**Data shown:**

'''

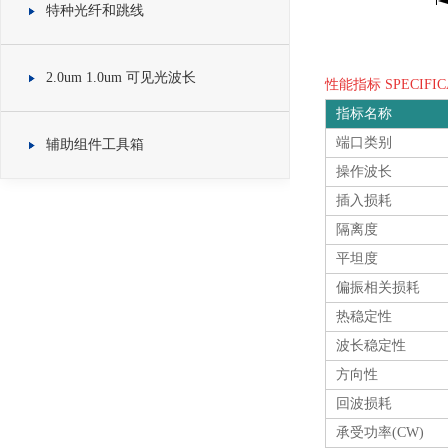
特种光纤和跳线
2.0um 1.0um 可见光波长
性能指标 SPECIFIC
指标名称
端口类别
辅助组件工具箱
操作波长
插入损耗
隔离度
平坦度
偏振相关损耗
热稳定性
波长稳定性
方向性
回波损耗
承受功率(CW)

'''

**Try it:**
Reproduce the text of the listing above line for line, leaving out the picture.

**Response for this exercise:**
特种光纤和跳线
2.0um 1.0um 可见光波长
性能指标 SPECIFIC
指标名称
端口类别
辅助组件工具箱
操作波长
插入损耗
隔离度
平坦度
偏振相关损耗
热稳定性
波长稳定性
方向性
回波损耗
承受功率(CW)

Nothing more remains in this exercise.